* _Saved data entries_:
□ □ □ □ □ □ □

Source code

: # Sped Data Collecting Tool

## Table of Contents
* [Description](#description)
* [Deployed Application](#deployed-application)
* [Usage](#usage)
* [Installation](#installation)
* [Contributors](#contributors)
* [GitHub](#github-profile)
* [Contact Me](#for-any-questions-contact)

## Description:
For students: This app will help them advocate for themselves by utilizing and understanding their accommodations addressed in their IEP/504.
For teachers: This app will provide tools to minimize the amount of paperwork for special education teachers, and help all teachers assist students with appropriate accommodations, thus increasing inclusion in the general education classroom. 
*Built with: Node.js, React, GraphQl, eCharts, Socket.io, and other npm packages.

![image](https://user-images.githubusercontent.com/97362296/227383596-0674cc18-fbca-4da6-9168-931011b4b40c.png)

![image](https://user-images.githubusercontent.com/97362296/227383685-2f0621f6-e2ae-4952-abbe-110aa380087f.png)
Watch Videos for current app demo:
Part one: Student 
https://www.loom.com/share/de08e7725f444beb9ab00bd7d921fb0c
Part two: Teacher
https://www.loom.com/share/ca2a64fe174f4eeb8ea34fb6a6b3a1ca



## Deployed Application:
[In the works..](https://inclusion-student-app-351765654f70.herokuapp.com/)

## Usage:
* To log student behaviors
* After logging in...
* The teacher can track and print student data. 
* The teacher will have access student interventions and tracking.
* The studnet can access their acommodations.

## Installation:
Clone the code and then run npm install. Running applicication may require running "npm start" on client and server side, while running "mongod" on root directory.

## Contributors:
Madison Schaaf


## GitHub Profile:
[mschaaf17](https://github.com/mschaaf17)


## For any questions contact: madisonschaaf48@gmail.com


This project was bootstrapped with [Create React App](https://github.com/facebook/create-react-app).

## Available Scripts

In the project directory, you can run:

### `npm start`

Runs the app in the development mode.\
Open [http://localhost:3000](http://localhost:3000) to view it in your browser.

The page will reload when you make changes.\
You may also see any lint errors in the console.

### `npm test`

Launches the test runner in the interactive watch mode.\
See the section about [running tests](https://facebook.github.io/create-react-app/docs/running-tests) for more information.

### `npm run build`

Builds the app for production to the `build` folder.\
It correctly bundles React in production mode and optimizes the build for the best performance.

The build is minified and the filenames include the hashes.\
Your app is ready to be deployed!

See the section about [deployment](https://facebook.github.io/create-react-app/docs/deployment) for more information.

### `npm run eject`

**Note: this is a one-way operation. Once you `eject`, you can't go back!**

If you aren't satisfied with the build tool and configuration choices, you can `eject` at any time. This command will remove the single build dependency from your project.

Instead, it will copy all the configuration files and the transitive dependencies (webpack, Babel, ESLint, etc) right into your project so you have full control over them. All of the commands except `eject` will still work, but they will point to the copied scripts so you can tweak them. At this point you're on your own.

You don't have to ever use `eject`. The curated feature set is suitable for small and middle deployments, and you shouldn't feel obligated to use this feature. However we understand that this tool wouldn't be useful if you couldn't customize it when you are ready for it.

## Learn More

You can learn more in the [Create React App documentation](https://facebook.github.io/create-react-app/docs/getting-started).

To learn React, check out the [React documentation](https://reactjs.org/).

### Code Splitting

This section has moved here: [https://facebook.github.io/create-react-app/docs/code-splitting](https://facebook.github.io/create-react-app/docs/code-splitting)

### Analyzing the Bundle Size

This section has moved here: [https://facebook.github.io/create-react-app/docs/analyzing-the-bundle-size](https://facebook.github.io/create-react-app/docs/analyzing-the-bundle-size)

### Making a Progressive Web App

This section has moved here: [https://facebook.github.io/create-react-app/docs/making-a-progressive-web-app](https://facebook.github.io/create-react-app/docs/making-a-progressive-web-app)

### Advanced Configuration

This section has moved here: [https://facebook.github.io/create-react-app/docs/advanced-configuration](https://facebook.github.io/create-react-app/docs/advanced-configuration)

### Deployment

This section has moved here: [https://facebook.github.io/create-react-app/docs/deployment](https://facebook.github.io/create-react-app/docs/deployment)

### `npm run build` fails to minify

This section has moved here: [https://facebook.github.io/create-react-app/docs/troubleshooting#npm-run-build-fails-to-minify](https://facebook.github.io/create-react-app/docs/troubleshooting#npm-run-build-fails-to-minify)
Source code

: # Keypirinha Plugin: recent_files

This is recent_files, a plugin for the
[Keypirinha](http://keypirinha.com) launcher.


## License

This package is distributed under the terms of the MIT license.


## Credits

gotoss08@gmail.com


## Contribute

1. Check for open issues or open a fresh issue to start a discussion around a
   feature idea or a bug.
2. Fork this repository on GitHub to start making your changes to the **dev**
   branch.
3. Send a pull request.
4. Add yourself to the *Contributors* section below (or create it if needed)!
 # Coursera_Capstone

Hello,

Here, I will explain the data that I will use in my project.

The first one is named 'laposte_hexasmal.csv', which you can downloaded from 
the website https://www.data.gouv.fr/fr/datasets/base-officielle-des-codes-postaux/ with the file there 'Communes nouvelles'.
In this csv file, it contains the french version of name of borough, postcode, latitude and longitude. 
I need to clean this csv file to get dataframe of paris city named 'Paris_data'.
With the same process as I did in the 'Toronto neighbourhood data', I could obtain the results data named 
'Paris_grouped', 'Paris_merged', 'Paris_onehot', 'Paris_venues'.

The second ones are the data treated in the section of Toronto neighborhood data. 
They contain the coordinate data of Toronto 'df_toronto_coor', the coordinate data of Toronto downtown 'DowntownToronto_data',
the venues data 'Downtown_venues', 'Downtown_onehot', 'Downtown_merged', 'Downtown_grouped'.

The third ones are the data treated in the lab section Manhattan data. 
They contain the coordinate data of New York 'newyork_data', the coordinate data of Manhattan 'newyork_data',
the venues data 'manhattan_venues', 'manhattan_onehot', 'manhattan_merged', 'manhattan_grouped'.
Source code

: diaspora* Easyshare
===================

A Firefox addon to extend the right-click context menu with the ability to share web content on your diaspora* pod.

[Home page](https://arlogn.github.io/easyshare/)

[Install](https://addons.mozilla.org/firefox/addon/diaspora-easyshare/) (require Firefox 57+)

□ □ □ □ □ □ □

* _Goal of the exercise_:
Please reproduce each entry exactly as it appears.

* _Solution to the exercise_:
Source code

: # Sped Data Collecting Tool

## Table of Contents
* [Description](#description)
* [Deployed Application](#deployed-application)
* [Usage](#usage)
* [Installation](#installation)
* [Contributors](#contributors)
* [GitHub](#github-profile)
* [Contact Me](#for-any-questions-contact)

## Description:
For students: This app will help them advocate for themselves by utilizing and understanding their accommodations addressed in their IEP/504.
For teachers: This app will provide tools to minimize the amount of paperwork for special education teachers, and help all teachers assist students with appropriate accommodations, thus increasing inclusion in the general education classroom. 
*Built with: Node.js, React, GraphQl, eCharts, Socket.io, and other npm packages.

![image](https://user-images.githubusercontent.com/97362296/227383596-0674cc18-fbca-4da6-9168-931011b4b40c.png)

![image](https://user-images.githubusercontent.com/97362296/227383685-2f0621f6-e2ae-4952-abbe-110aa380087f.png)
Watch Videos for current app demo:
Part one: Student 
https://www.loom.com/share/de08e7725f444beb9ab00bd7d921fb0c
Part two: Teacher
https://www.loom.com/share/ca2a64fe174f4eeb8ea34fb6a6b3a1ca



## Deployed Application:
[In the works..](https://inclusion-student-app-351765654f70.herokuapp.com/)

## Usage:
* To log student behaviors
* After logging in...
* The teacher can track and print student data. 
* The teacher will have access student interventions and tracking.
* The studnet can access their acommodations.

## Installation:
Clone the code and then run npm install. Running applicication may require running "npm start" on client and server side, while running "mongod" on root directory.

## Contributors:
Madison Schaaf


## GitHub Profile:
[mschaaf17](https://github.com/mschaaf17)


## For any questions contact: madisonschaaf48@gmail.com


This project was bootstrapped with [Create React App](https://github.com/facebook/create-react-app).

## Available Scripts

In the project directory, you can run:

### `npm start`

Runs the app in the development mode.\
Open [http://localhost:3000](http://localhost:3000) to view it in your browser.

The page will reload when you make changes.\
You may also see any lint errors in the console.

### `npm test`

Launches the test runner in the interactive watch mode.\
See the section about [running tests](https://facebook.github.io/create-react-app/docs/running-tests) for more information.

### `npm run build`

Builds the app for production to the `build` folder.\
It correctly bundles React in production mode and optimizes the build for the best performance.

The build is minified and the filenames include the hashes.\
Your app is ready to be deployed!

See the section about [deployment](https://facebook.github.io/create-react-app/docs/deployment) for more information.

### `npm run eject`

**Note: this is a one-way operation. Once you `eject`, you can't go back!**

If you aren't satisfied with the build tool and configuration choices, you can `eject` at any time. This command will remove the single build dependency from your project.

Instead, it will copy all the configuration files and the transitive dependencies (webpack, Babel, ESLint, etc) right into your project so you have full control over them. All of the commands except `eject` will still work, but they will point to the copied scripts so you can tweak them. At this point you're on your own.

You don't have to ever use `eject`. The curated feature set is suitable for small and middle deployments, and you shouldn't feel obligated to use this feature. However we understand that this tool wouldn't be useful if you couldn't customize it when you are ready for it.

## Learn More

You can learn more in the [Create React App documentation](https://facebook.github.io/create-react-app/docs/getting-started).

To learn React, check out the [React documentation](https://reactjs.org/).

### Code Splitting

This section has moved here: [https://facebook.github.io/create-react-app/docs/code-splitting](https://facebook.github.io/create-react-app/docs/code-splitting)

### Analyzing the Bundle Size

This section has moved here: [https://facebook.github.io/create-react-app/docs/analyzing-the-bundle-size](https://facebook.github.io/create-react-app/docs/analyzing-the-bundle-size)

### Making a Progressive Web App

This section has moved here: [https://facebook.github.io/create-react-app/docs/making-a-progressive-web-app](https://facebook.github.io/create-react-app/docs/making-a-progressive-web-app)

### Advanced Configuration

This section has moved here: [https://facebook.github.io/create-react-app/docs/advanced-configuration](https://facebook.github.io/create-react-app/docs/advanced-configuration)

### Deployment

This section has moved here: [https://facebook.github.io/create-react-app/docs/deployment](https://facebook.github.io/create-react-app/docs/deployment)

### `npm run build` fails to minify

This section has moved here: [https://facebook.github.io/create-react-app/docs/troubleshooting#npm-run-build-fails-to-minify](https://facebook.github.io/create-react-app/docs/troubleshooting#npm-run-build-fails-to-minify)
Source code

: # Keypirinha Plugin: recent_files

This is recent_files, a plugin for the
[Keypirinha](http://keypirinha.com) launcher.


## License

This package is distributed under the terms of the MIT license.


## Credits

gotoss08@gmail.com


## Contribute

1. Check for open issues or open a fresh issue to start a discussion around a
   feature idea or a bug.
2. Fork this repository on GitHub to start making your changes to the **dev**
   branch.
3. Send a pull request.
4. Add yourself to the *Contributors* section below (or create it if needed)!
 # Coursera_Capstone

Hello,

Here, I will explain the data that I will use in my project.

The first one is named 'laposte_hexasmal.csv', which you can downloaded from 
the website https://www.data.gouv.fr/fr/datasets/base-officielle-des-codes-postaux/ with the file there 'Communes nouvelles'.
In this csv file, it contains the french version of name of borough, postcode, latitude and longitude. 
I need to clean this csv file to get dataframe of paris city named 'Paris_data'.
With the same process as I did in the 'Toronto neighbourhood data', I could obtain the results data named 
'Paris_grouped', 'Paris_merged', 'Paris_onehot', 'Paris_venues'.

The second ones are the data treated in the section of Toronto neighborhood data. 
They contain the coordinate data of Toronto 'df_toronto_coor', the coordinate data of Toronto downtown 'DowntownToronto_data',
the venues data 'Downtown_venues', 'Downtown_onehot', 'Downtown_merged', 'Downtown_grouped'.

The third ones are the data treated in the lab section Manhattan data. 
They contain the coordinate data of New York 'newyork_data', the coordinate data of Manhattan 'newyork_data',
the venues data 'manhattan_venues', 'manhattan_onehot', 'manhattan_merged', 'manhattan_grouped'.
Source code

: diaspora* Easyshare
===================

A Firefox addon to extend the right-click context menu with the ability to share web content on your diaspora* pod.

[Home page](https://arlogn.github.io/easyshare/)

[Install](https://addons.mozilla.org/firefox/addon/diaspora-easyshare/) (require Firefox 57+)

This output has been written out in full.